Es gibt ja in der Werkzeugleiste ganz unten den Punkt Kalibrierung und dort ganz oben die Adobe Prozessversion. Aktuell ist "lediglich" Version 5, daran sieht man schon ganz gut, dass da nicht ständig dran gedreht wird.

Grundsätzlich zum Thema.

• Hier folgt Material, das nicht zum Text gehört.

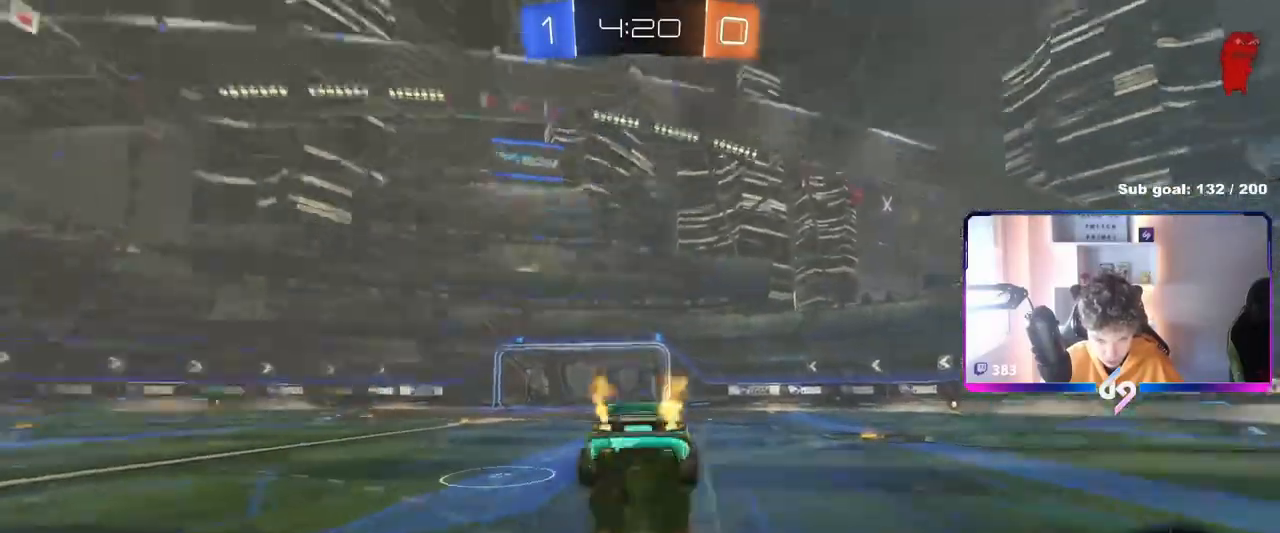
{"keys": [], "mouse": [], "mouse_move": "still", "events": [[17, "mouse_left", "up"], [117, "mouse_right", "up"], [134, "space", "up"], [317, "a", "down"], [418, "w", "up"], [451, "a", "up"]]}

Seitdem ich Digitalkameras und RAW Dateien verwende, kann ich mich nicht an einen Kamerahersteller erinnern, wo es keine Unterschiede bei den RAW Daten und den entsprechenden Interpretation durch den RAW Konverter gab. Eine Canon 5DII verhielt sich anders als eine 5D. Eine 7D musste man komplett anders entwickeln. Bei Olympus war die E-M5 I auch völlig anders als die E-M5II etc.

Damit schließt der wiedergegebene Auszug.